Attack Retrieve Capture (ARC) was a free multiplayer, 2D computer game created by John Vechey and Brian Fiete, who would go on to co-found PopCap Games, as a college project and was later published by Hoopy Entertainment in 1995. The game was primarily capture the flag (CTF), but other game modes existed. In the two-team CTF mode, each team tried to capture the other's flag(s). Players piloted small ships equipped with four types of weapons: lasers, missiles, bouncy lasers, and grenades.

==Gameplay==
There are two to four teams (green, red, blue, and yellow). Each player pilots a ship of his or her team's color. The ships move around a plane. There are obstacles which the ships cannot pass through (walls, areas with no floor, etc.) Ships are armed with a laser and a special weapon. When the laser is fired, its power drains. Laser power returns at a constant rate.

In Capture the Flag Mode, a team wins by bringing the other team's or teams' flags to their own flagpost corresponding to the color of the flag. A team may have multiple flags. There are also neutral flags, which are white. A player carrying a flag moves more slowly than normal; also, he or she cannot use a teleporter or move "against" a conveyor belt.

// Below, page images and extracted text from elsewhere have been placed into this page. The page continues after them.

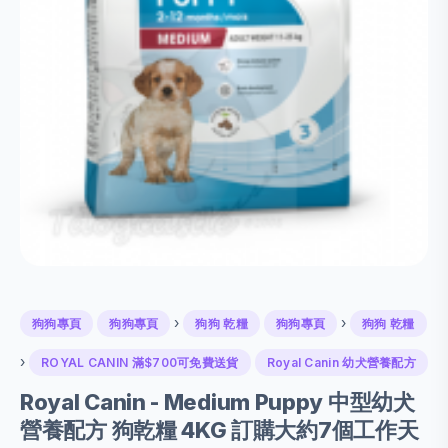
›
›
狗狗專頁
狗狗專頁
狗狗 乾糧
狗狗專頁
狗狗 乾糧
›
ROYAL CANIN 滿$700可免費送貨
Royal Canin 幼犬營養配方
Royal Canin - Medium Puppy 中型幼犬
營養配方 狗乾糧 4KG 訂購大約7個工作天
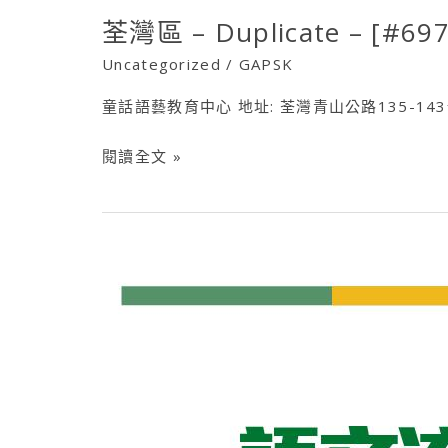
荃灣區 – Duplicate – [#697
荃
灣
Uncategorized
/
GAPSK
區
童話語藝教育中心 地址: 荃灣青山公路135-143號
–
Duplicate
閱讀全文 »
–
[#6975]
GAPSK
–
語
文
流
韻
@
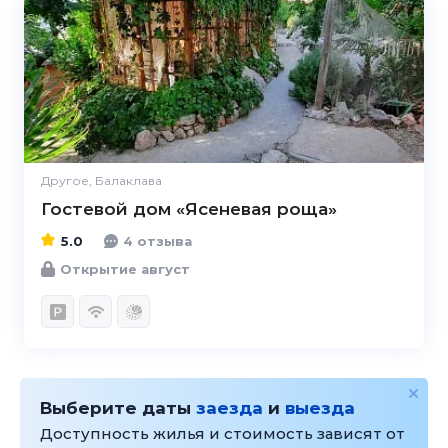
5.0
Другое, Балаклава
Гостевой дом «Ясеневая роща»
5.0
4 отзыва
Открытие август
Выберите даты
заезда
и
выезда
Доступность жилья и стоимость зависят от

If a player drops a team flag (not white), a player from that team or another opposing team can pick up the flag after a few seconds. If a player touches their own dropped flag or the flag is left alone for a certain time, the flag is returned to its home post immediately. Neutral flags do not return by themselves.

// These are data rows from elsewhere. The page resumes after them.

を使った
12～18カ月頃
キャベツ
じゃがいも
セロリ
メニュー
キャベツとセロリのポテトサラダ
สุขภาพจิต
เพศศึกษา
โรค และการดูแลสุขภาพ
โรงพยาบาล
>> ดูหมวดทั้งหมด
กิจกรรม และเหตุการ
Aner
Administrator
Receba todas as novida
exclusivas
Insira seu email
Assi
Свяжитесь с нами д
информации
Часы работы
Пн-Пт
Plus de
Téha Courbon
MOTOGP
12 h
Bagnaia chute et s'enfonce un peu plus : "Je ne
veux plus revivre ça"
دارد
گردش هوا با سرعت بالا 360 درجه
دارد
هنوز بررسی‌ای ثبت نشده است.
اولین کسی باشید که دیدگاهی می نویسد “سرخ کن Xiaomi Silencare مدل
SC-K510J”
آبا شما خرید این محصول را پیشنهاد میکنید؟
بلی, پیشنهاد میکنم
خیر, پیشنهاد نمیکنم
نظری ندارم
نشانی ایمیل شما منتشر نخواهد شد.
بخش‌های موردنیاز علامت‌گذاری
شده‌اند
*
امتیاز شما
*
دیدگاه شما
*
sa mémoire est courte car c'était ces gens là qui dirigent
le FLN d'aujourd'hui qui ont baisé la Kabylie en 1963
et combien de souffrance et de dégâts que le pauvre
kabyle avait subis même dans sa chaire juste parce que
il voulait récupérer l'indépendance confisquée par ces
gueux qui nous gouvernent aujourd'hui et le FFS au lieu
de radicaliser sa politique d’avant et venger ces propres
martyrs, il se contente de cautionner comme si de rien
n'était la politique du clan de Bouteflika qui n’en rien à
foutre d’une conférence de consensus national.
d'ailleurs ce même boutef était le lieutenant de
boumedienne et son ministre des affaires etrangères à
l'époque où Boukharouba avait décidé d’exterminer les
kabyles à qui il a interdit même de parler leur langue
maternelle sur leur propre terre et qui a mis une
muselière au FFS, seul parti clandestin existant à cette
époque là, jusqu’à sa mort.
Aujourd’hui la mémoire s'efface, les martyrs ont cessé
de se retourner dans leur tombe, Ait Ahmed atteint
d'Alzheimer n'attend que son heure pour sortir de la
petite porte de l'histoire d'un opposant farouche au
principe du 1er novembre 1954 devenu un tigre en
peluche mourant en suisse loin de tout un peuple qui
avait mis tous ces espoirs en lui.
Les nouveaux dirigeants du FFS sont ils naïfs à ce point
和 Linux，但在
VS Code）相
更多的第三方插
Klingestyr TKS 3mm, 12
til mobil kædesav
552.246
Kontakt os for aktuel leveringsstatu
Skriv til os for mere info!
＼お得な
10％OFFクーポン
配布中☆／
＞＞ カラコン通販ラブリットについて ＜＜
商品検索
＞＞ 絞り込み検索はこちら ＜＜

In Switch Mode or button Mode, the map has one or more switches on it. A player claims a switch for their team by touching it. A team wins by gaining control of all the switches.

In Deathmatch Mode there are no team objectives. Players only attempt to kill each other to gain a high score.

==History==
Initially ARC was hosted on a server rented out by Hoopy at Ulink.net, an internet service provider in Sacramento, California. Clients ran it via HFront (Hoopy Front End), a program downloaded to serve as the game to support multiplayer mode. The original developers of ARC, John Vechey (jv) and Brian Fiete (bf), took ARC to Total Entertainment Network (TEN) (now pogo.com) in 1998 for its 1.0 release. In 1999, TEN went under and ARC appeared to go with it. But by December 1999, World Opponent Network (WON) had acquired ARC and began to run another beta test. During this time, WON attempted to make ARC a source of income, by adding advertisements into the game interface. However, the idea never got off the ground, and WON suffered the same fate as TEN in 2001. The future of ARC was again uncertain, but Sierra Entertainment bought WON which included ARC. This kept ARC going under much the same operation as WON had. A few updates were added to ARC but these were only security fixes. In 2002, development was handed to a community member with the alias Err0r. Err0r resigned on April 21, 2005 handing the lead administrator role over to Goose and Sonique, who were Co-Lead Administrators until Sierra eventually terminated ARC.

In recent years, a devoted community has made efforts to revive the game by rebuilding its engine. These updated versions of the original game have been released under the names "Spark" and, most recently, "Armor Critical"

===Termination===
On July 16, 2007, Sierra Entertainment posted a news release on their website expressing intentions to terminate multiplayer support for several Sierra Heritage titles (including ARC) as of August 16, 2007.

==Reception==
Christ Centered Gamer gave ARC an overall rating of B.